Skip to content

Skill 12 — Databricks Notebook Protocol

Layer: Building When: Creating notebooks, e2e tests, or self-contained projects on Databricks. Rule: Never use %run. Always use the lib/ pattern.


Purpose

%run hangs and gets stuck on Databricks. This skill encodes the working pattern for all notebook-based projects — the same pattern that shipped validation_e2e (931 files, 99% success) and document_profiler (148 tests, 234 files).


The lib/ Pattern

Project Structure

my_project/
├── lib/
│   ├── __init__.py          # Empty — makes lib/ a package
│   ├── setup.py             # Auto-installs deps, exports public API
│   └── config.py            # Paths, connection strings, project config
├── 01_phase_one.py          # Notebook — self-contained via lib/
├── 02_phase_two.py          # Notebook — self-contained via lib/
├── 03_analyze_results.py    # Notebook — self-contained via lib/
└── README.md                # What this project does

lib/init.py

# Empty file — just makes lib/ importable

lib/config.py

"""Project configuration — paths, connections, constants."""

# Paths
ODIBI_ROOT = "<REPLACE_WITH_YOUR_DATABRICKS_CLONE_PATH>"
DATA_PATH = "/Volumes/catalog/schema/data"
OUTPUT_PATH = "/Volumes/catalog/schema/output"

# Unity Catalog
UC_CATALOG = "your_catalog"
UC_SCHEMA = "your_schema"

# Feature flags
INSTALL_POLARS = True
VERBOSE = True

lib/setup.py

"""Project setup — auto-installs deps, exports API."""
import subprocess
import sys

def _install(pkg):
    """Install a package quietly."""
    subprocess.check_call([sys.executable, "-m", "pip", "install", pkg, "-q"])

# --- Auto-install dependencies ---
try:
    import polars
except ImportError:
    _install("polars")
    import polars

# --- Import odibi ---
from lib.config import ODIBI_ROOT
sys.path.insert(0, ODIBI_ROOT)
import odibi

# --- Re-export everything notebooks need ---
from lib.config import *

# Public API for notebooks
__all__ = [
    "odibi",
    "polars",
    "ODIBI_ROOT",
    "DATA_PATH",
    "OUTPUT_PATH",
    "UC_CATALOG",
    "UC_SCHEMA",
]

Notebook Template

# Databricks notebook source

# COMMAND ----------
# Setup — every notebook starts with this
import sys, os

PROJECT_ROOT = (
    os.path.dirname(os.path.abspath(__file__))
    if "__file__" in dir()
    else dbutils.notebook.entry_point.getDbutils()
    .notebook()
    .getContext()
    .notebookPath()

- _DATA FOR REVIEW_
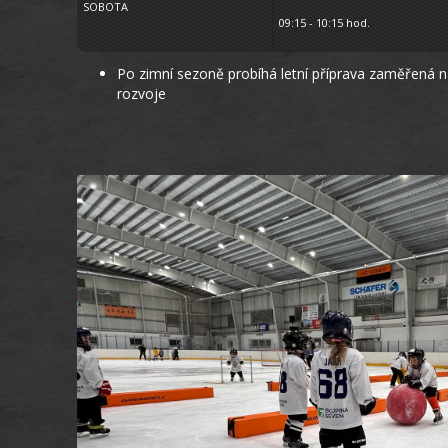
SOBOTA
09:15 - 10:15 hod.
Po zimní sezoně probíhá letní příprava zaměřená
rozvoje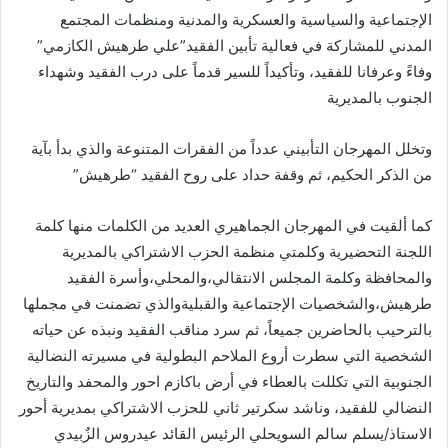
الإجتماعية والسياسية والعسكرية والمدنية ومنظمات المجتمع
المدني للمشاركة في فعالية تأبين الفقيد”علي طرهيش الكازمي”
وفاءً وعرفانا للفقيد، وتأكيداً للسير قدماً على درب الفقيد وشهداء
الجنوب بالمديرية
وتخلل المهرجان التأبيني عدداً من الفقرات المتنوعة والذي بدأ بآية
من الذكر الحكيم، ثم وقفة حداد على روح الفقيد “طرهيش”
كما ألقيت في المهرجان الجماهيري العديد من الكلمات منها كلمة
اللجنة التحضيرية وكلمتي منظمة الحزب الاشتراكي بالمديرية
والمحافظة وكلمة المجلس الانتقالي،والمحلي،وأسرة الفقيد
طرهيش،والشخصيات الإجتماعية والقبليةوالذي تضمنت في مجملها
بالترحيب بالحاضرين جميعاً، ثم سرد مناقب الفقيد ونبذه عن حياته
الشخصية التي سطرت أروع الملاحم البطولية في مسيرته النضالية
الجنوبية التي تكللت بالعطاء في أرض باكازم احور والمحفد والتاريخ
النضالي للفقيد، وناشد سكرتير ثاني للحزب الاشتراكي بمديرية أحور
الاستاذ/يسلم سالم السويحلي الرئيس القائد عيدروس الزٌبيدي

- _YOUR INSTRUCTIONS_
Answer from the Databricks notebook protocol page:
1. Which Databricks command does the rule say never to use?
2. How many files did validation_e2e process, and at what success rate?
3. What value does lib/config.py assign to UC_SCHEMA?

- _SOLUTION TO THIS PROBLEM_
1. %run
2. 931 files, with 99% success
3. "your_schema"